Agent decisions. You can detect tool calls as they begin, rather than waiting for the entire response.

For agent loops where a human is not watching the output, streaming is optional — waiting for the complete response and parsing it is often simpler. For user-facing applications, streaming is almost always the right choice.

Error Handling

API calls fail. They fail more often than most developers expect, especially under load. The common failure modes:

Rate limits (HTTP 429). You have sent too many requests in a given time window. Providers throttle usage to manage server load. The solution is to wait and retry.

Overloaded (HTTP 529). The service is temporarily at capacity. Same treatment as rate limits — back off and retry.

Timeouts. The model is taking too long, typically due to complex prompts or very large contexts. Set reasonable timeouts and retry if appropriate.

Malformed responses. The model's output is not in the format you expected — text when you expected a tool call, or invalid JSON. Validate responses before acting on them.

The standard pattern for handling transient errors is exponential backoff: wait longer after each successive failure.

def call_with_retry(messages, system="", max_retries=5):
    for attempt in range(max_retries):
        try:
            response = client.messages.create(
                model="claude-sonnet-4-6",
                max_tokens=1024, system=system, messages=messages
            )
            return response
        except anthropic.RateLimitError:
            wait_time = 2 ** attempt  # 1s, 2s, 4s, 8s, 16s
            time.sleep(wait_time)
        except anthropic.APIStatusError as e:
            if e.status_code == 529:
                wait_time = 2 ** attempt
                time.sleep(wait_time)
            else:
                raise
    raise Exception(f"Max retries ({max_retries}) exceeded")

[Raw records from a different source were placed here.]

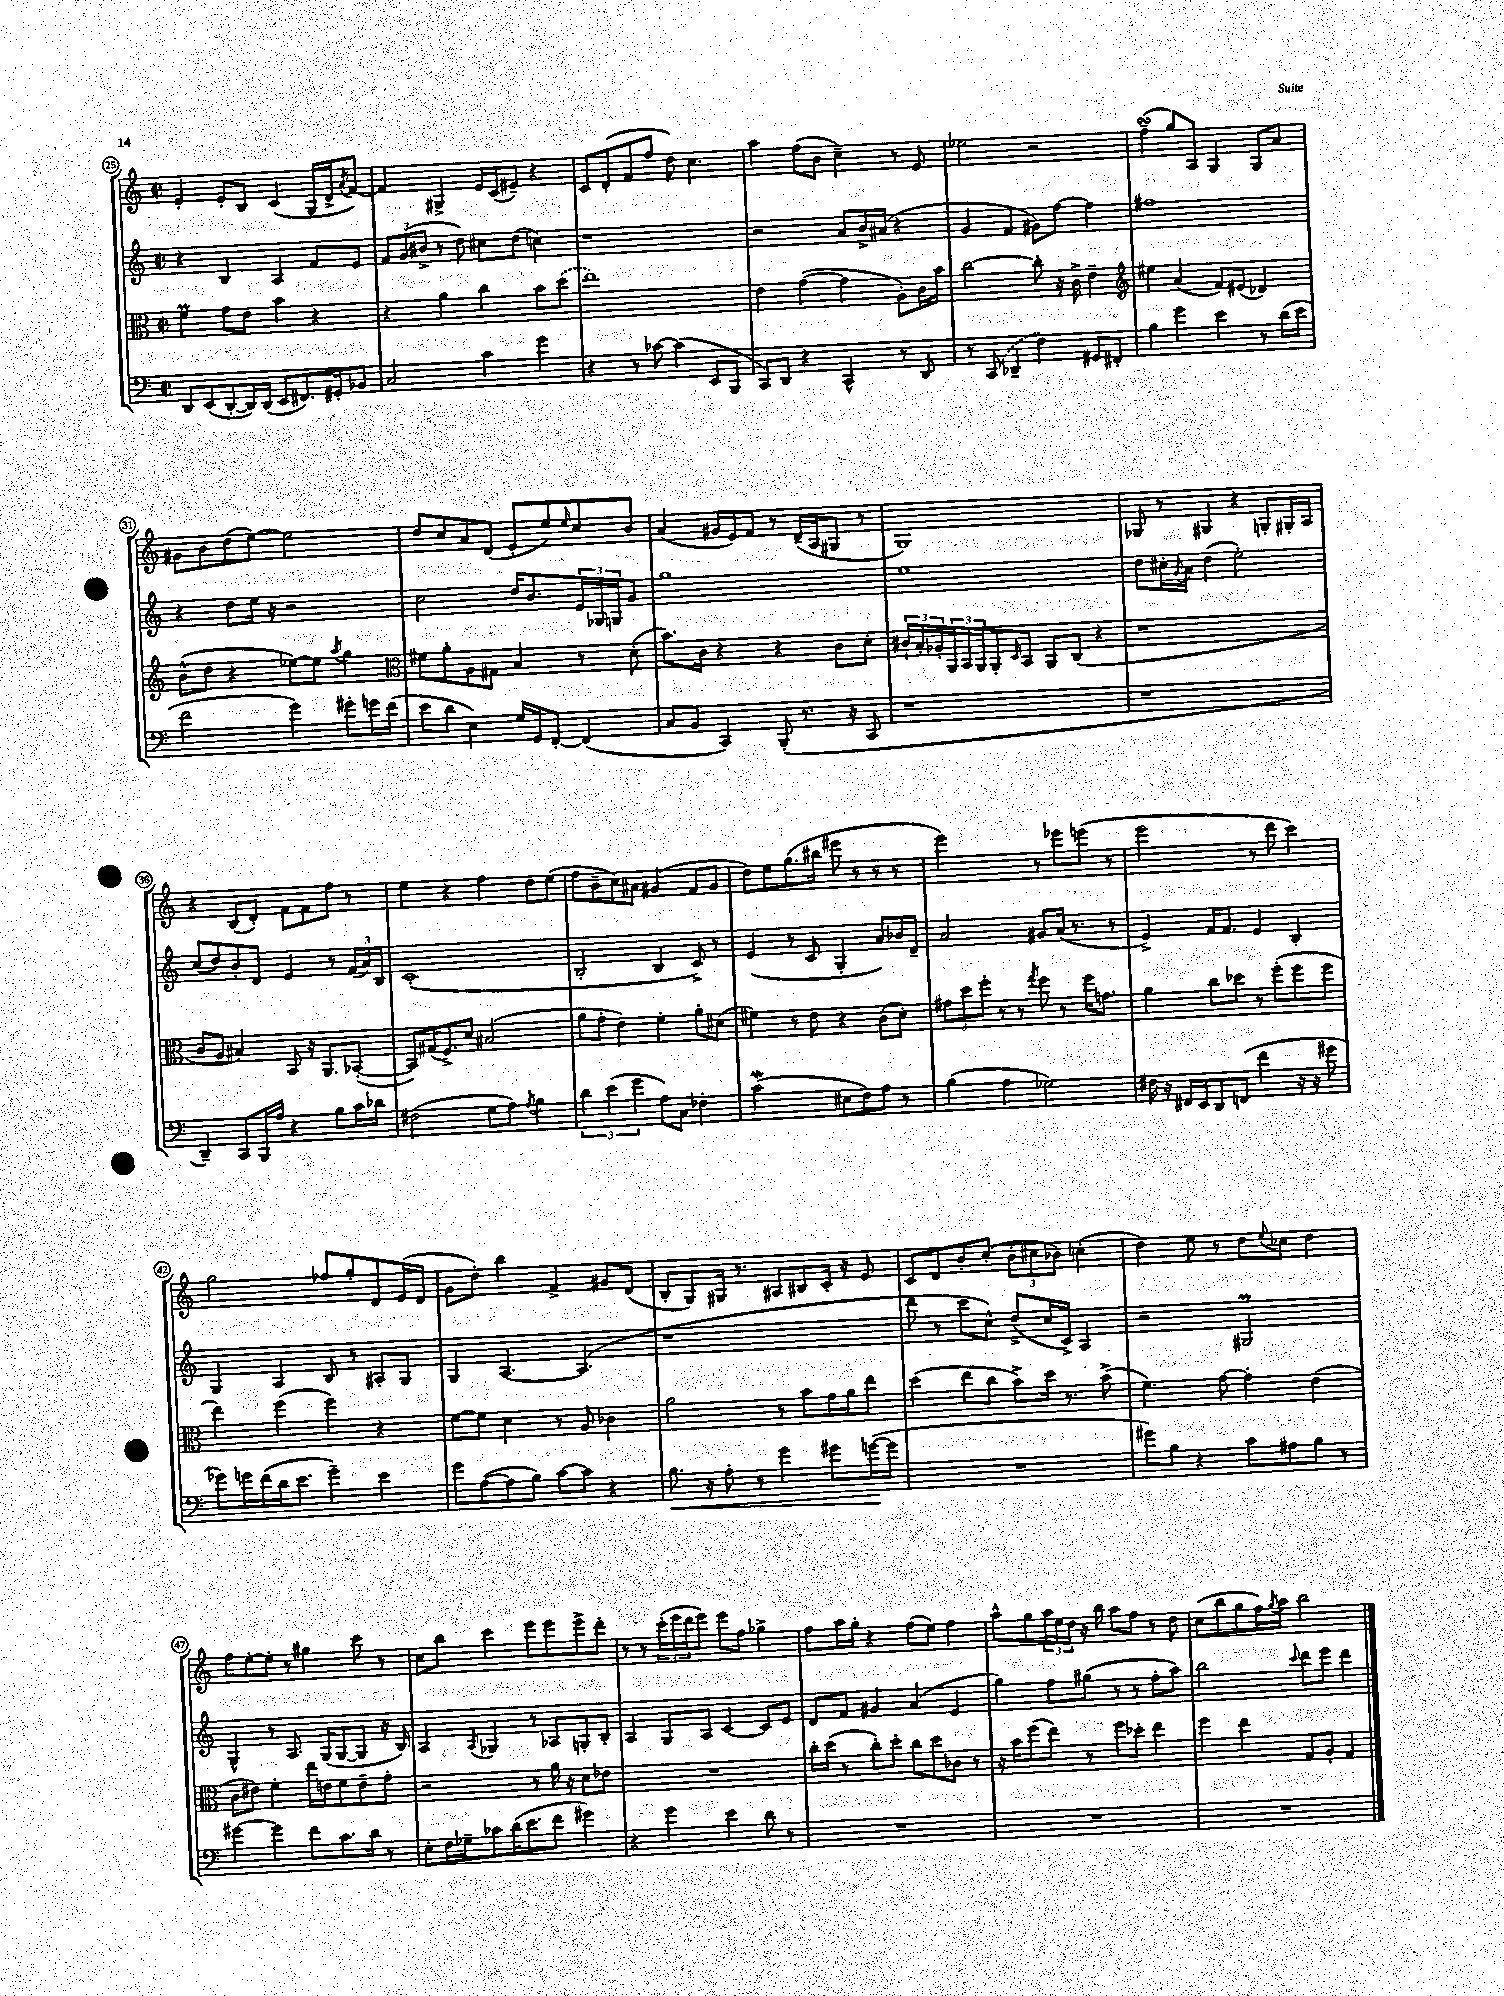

**kern	**kern	**kern	**kern
*staff4	*staff3	*staff2	*staff1
*clefF4	*clefC3	*clefG2	*clefG2
*k[]	*k[]	*k[]	*k[]
*M2/2	*M2/2	*M2/2	*M2/2
*met(c|)	*met(c|)	*met(c|)	*met(c|)
8DD/L	4f\	4r	4e'/
(8EE/	.	.	.
[8DD'/	8g\L	4B/	8e'/L
16DD/]L)	8e\J	.	8B/J
(16DD/JJ	.	.	.
8EE/L	4b\	4A/	(4c/
8.FF#/)	.	.	.
.	4r	8f/L	16G/LL
16GG#'/k	.	.	16d^/J
.	.	.	8qa/
8BB-/J	.	8e/J	[8f/J)
=	=	=	=
2C/	4r	12f/L	4f/]
.	.	(12g/	.
.	.	12b#^/J	.
.	4a\	8r	4G#^/
.	.	8dd\)	.
4c\	4cc\	8cc#\L	16e/LL
.	.	.	(16c/J
.	.	(8dd\J	8e#~/J)
4g\	8b\L	4cc\)	4r
.	(8dd\J	.	.
=	=	=	=
4r	1ee)	1r	8c/L
.	.	.	(8d'/
8r	.	.	8f/
[8c-\	.	.	8ff/J
(4c-\]	.	.	8dd\)
.	.	.	4.cc\
8EE/L	.	.	.
8BBB/J	.	.	.
=	=	=	=
8CC/L)	4e\	2r	4aa\
8DD/J	.	.	.
4r	([4g\	.	(8ff\L
.	.	.	8b\J
4CC^^/	4g\]	8a/L	4cc~\)
.	.	16b^/L	.
.	.	(16a#/JJ	.
8r	8A'\L)	4r	8r
8DD/	16c\L	.	8e/
.	16b\JJ	.	.
=	=	=	=
8r	[2cc\	4g/	2ee-\
(8CC/	.	.	.
4DD-~/	.	4f/	.
4F\)	8cc'\]	8g#\L)	2r
.	16r	[8ff\J	.
.	16c^\	.	.
8GG#/L	4e~\	4ff\]	.
8FF#'/J	.	.	.
=	=	=	=
*	*clefG2	*	*
4B\	4ee#\	1ff#	(4ff~\
4g\	(4a/	.	8gg/L)
.	.	.	8A/J
4e\	8f/L)	.	4G/
.	(8e#/J	.	.
8r	4d-/)	.	8G/L
(16d\LL	.	.	8a/J
16e\JJ	.	.	.
=	=	=	=
2f\	(8b^^\L	4r	8g#\L
.	8dd\J	.	8b\
.	4r	8dd\L	(8dd\
.	.	16ee\Jk	[8ee\J)
.	.	16r	.
4g\)	[8ee-\L)	2r	2ee\]
.	8ee-\]J	.	.
.	8qaa/	.	.
8g#'\L	4gg\	.	.
16g\L	.	.	.
(16f\JJ	.	.	.
=	=	=	=
*	*clefC3	*	*
8e\L	8f#\L	2cc\	8dd/L
8d\J	8a'\	.	8cc/
4E\)	8A\	.	8a/
.	8G#\J	.	(8d/J
16G/LL	4B/	16dd/LK	8e'/L
16GG/J	.	8.b/	.
[8FF'/J	.	.	8ee/)
.	.	.	16qqee/
(4FF/]	8r	24e/L	8cc/
.	.	24G-/	.
.	.	24G/J	.
.	(8d'\	8g/J	8b/J
=	=	=	=
8C/L	8.b\L)	1gg	(4a/
8BB/J	.	.	.
.	16c\Jk	.	.
4CC/)	4r	.	16g#/LL
.	.	.	16e/J)
.	.	.	8f/J
(8BBB'/	4r	.	8r
8.r	.	.	(16d~/LL
.	.	.	16A/J
.	8c\L	.	8G#/J
16r	.	.	.
8CC/	8d'\J	.	8r
=	=	=	=
1r	24c#`/LL	1ee	1G)
.	24B'/	.	.
.	24A-'/	.	.
.	24AA/	.	.
.	24BB/	.	.
.	24AA/J	.	.
.	8AA'/	.	.
.	16qqD/	.	.
.	8BB/J	.	.
.	8AA/L	.	.
.	(8C/J	.	.
.	4r	.	.
=	=	=	=
1r	1r	8dd\L	8G-/
.	.	16cc#'\L	8r
.	.	8qg/	.
.	.	16a\JJ	.
.	.	(4dd\	4G#/
.	.	2ee'\)	4r
.	.	.	8G'/L
.	.	.	16G#'/L
.	.	.	16A/JJ
=	=	=	=
4DD~/)	8c/L	(8cc/L	4r
.	8A/J	8dd/)	.
8CC/L	4B#/)	8b'/	(8B/L
16BBB/L	.	8d/J	8d'/J)
16A/JJ	.	.	.
4r	8BB/	4e/	8f\L
.	16r	.	8f\
.	8.AA/L	.	.
8B\L	.	8r	8ff\J
16c\L	([8BB-'/J	(24f/LL	8r
.	.	24a/)	.
16d-\JJ	.	.	.
.	.	24B/JJ	.
=	=	=	=
(2F#\	8BB-/]L)	(1c'	4ee\
.	(16G#/K	.	.
.	8.F^/)	.	.
.	.	.	4r
.	8d/J	.	.
8G\L	(2B#/	.	4ff\
8A\J)	.	.	.
8qA/	.	.	.
4B\	.	.	8dd\L
.	.	.	(8ee\J
=	=	=	=
6d\	8a\L	2B'/	8ff\L
.	8g'\J	.	8b~\
(6e\	.	.	.
.	4e\)	.	8cc\)
6g\	.	.	.
.	.	.	8a#\J
8A\L)	4f'\	4B/	(4g#/
8C\J	.	.	.
4F-'\	8a'\L	8c^/)	8f/L
.	(8d#\J	8r	8g#/J
=	=	=	=
(2c\	4f#\)	(4e/	8dd\L)
.	.	.	8ee\
.	8r	8r	(8.gg\
.	8e\	8c/	.
.	.	.	16bb#\Jk
8E#\L	4r	4G'/	8eee#\
8F\)	.	.	8r
8A\J	(8c\L	8a/L)	8r
8r	8d'\J)	16b-/L	8r
.	.	16d~/JJ	.
=	=	=	=
(4B\	12g#\L	2a/	2eee\)
.	12dd\	.	.
.	12ff'\J	.	.
4A\	8r	.	.
.	8r	.	.
.	8qgg/	.	.
2G-\)	8ff\	8g#/L	8r
.	8r	(16a/Jk	8eee-\L
.	.	8.r	.
.	16ff\LK	.	(8eee\J
.	8.g\J	.	.
.	.	8r	8r
=	=	=	=
16F#\	4a\	4e^/)	2eee\
16r	.	.	.
16FF#/LL	.	.	.
16EE/J	.	.	.
8DD/	8cc\L	16f/LK	.
.	.	8.f/J	.
(8FF/J	8dd-\J	.	.
4f\	8r	4e/	8r
.	(8ff'\L	.	8ddd\
16r	8ff\	4B'/	4ccc\)
16r	.	.	.
8g#\	8ff\J	.	.
=	=	=	=
8g-\L)	4ee\)	4G/	2gg\
16g\L	.	.	.
(16f\	.	.	.
16d\J	(4ff\	4A/	.
8.e\J	.	.	.
4g~\)	4ff\)	8B/	8ff-/L
.	.	8r	8gg'/
4e\	4r	8A#'/L	8d/
.	.	8G/J	(16e/L
.	.	.	16d/JJ
=	=	=	=
8g\L	[8f\L	4G/	8g\L
([8A\	8f\]J	.	8dd'\J)
8A\]	4d\	[4.A/	4bb\
8B\J)	.	.	.
[8c\L	8r	.	4f^/
8c\]J	8A/	(4.A/]	.
4r	4c-\	.	8g#/L
.	.	.	(8d/J
=	=	=	=
8.B\	2a\	1r	8B'/L
.	.	.	8G/)
16r	.	.	.
8A'\	.	.	16G#/Jk
.	.	.	8.r
8r	.	.	.
4g\	8r	.	8A#/L
.	8b\L	.	8B#/
8g#\L	16g\L	.	16c'/Jk
.	16a\J	.	16r
([16g\L	8ee\J	.	8e/
16g\]JJ	.	.	.
=	=	=	=
1r	(4dd\	8ddd\	8c/L
.	.	8r	8d/
.	8ee\L	8ccc\L	8b'/
.	8cc\J	8cc^^\J)	(8cc'/J
.	8b^\L)	(8dd^/L	12b'\L
.	.	.	12cc#\
.	16dd\Jk	16cc/L	.
.	.	.	12b-\J)
.	8.r	16c^/JJ)	.
.	.	4A/	(4cc'\
.	(8b^\	.	.
=	=	=	=
8g#\L)	4.f\)	2r	4dd\)
8B\J	.	.	.
4r	.	.	8ee\
.	[8g\	.	8r
8c\L	4g'\]	2G#/	8dd\L
.	.	.	8qqee/
8A#\	.	.	8cc-\J
8B\J	(4e\	.	4dd\
8r	.	.	.
=	=	=	=
[4g#\	8c\L	4G^^/	8ff\L
.	8e#\J)	.	[8ee'\
4g#\]	4f'\	8r	8ee'\]J
.	.	8.A/	8r
8f\L	16ee\LL	.	4gg#\
.	16e\J	(16G/LK	.
8.c\	8f\	[8G/	.
.	8e~\	8G/]J	8ccc\
16d\Jk	.	.	.
8r	8g'\J	16r	8r
.	.	16B/)	.
=	=	=	=
8E'\L	2r	4A/	8cc\L
16F\L	.	.	8bb\J
16G-~\J	.	.	.
.	.	8qA/	.
8c-\	.	4G-/	4ccc\
(16d\K	.	.	.
8.e\	.	.	.
.	8r	8r	8eee\L
8f\J	16a\	8A-/L	8eee\
.	16r	.	.
4g#\)	8d\L	8G'/	8eee^\
.	8e-\J	8B'/J	8ddd'\J
=	=	=	=
4r	1r	4A/	8r
.	.	.	8r
4g\	.	8G/L	(24ccc'\LL
.	.	.	24eee\
.	.	.	24ddd\J
.	.	8A/J	8eee\J)
4e\	.	[4c/	8eee\L
.	.	.	8ff\J
8d\	.	8c/]L	4gg-^\
8r	.	8e/J	.
=	=	=	=
1r	16cc'\LL	8d/L	8ff\L
.	(16dd\JJ	.	.
.	8r	8f/J	16aa\L
.	.	.	16gg'\JJ
.	8cc'\L)	4g#/	4r
.	8dd'\J	.	.
.	8cc\L	(4a/	(8ff\L
.	8dd\	.	8ee\J)
.	8c-\J	4e/	4ff\
.	8r	.	.
=	=	=	=
1r	16r	4gg\)	8aa^^\L
.	16b\LK	.	.
.	(8ff\	.	8gg\
.	8ee\J)	8ff\L	24aa\L
.	.	.	24ee\
.	.	.	24dd\JJ
.	8r	(8gg#\J	16r
.	.	.	16bb\
.	8ff\L	8r	8aa\L
.	8dd-'\J	8r	8ff\J
.	4ee\	8ff'\L	8r
.	.	8aa\J)	8dd\
=	=	=	=
1r	4ff\	2bb\	(8cc\L
.	.	.	8bb\
.	4ee\	.	8gg\
.	.	.	16ff\L)
.	.	.	8qgg/
.	.	.	16aa\JJ
.	.	8qqccc/	.
.	8G/L	8ddd\L	2bb\
.	8A'/J	8eee\J	.
.	4G/	4ddd\	.
==	==	==	==
*-	*-	*-	*-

This pattern — retry on transient errors, fail fast on permanent errors — belongs in every production agent. The complete implementation is in retry_pattern.py.

Key Takeaways

Three things to carry forward from this lecture:

The API call has a clear anatomy. Model, system prompt, and messages go in. Content, stop reason, and usage come out. This structure is consistent across providers.
The messages array is the context window. You manage it yourself — appending user messages, assistant responses, and tool results. Every API call is stateless; your code is responsible for maintaining conversational continuity.
Build error handling from day one. Retries with exponential backoff, response validation, and graceful failure handling are not optional for production agents.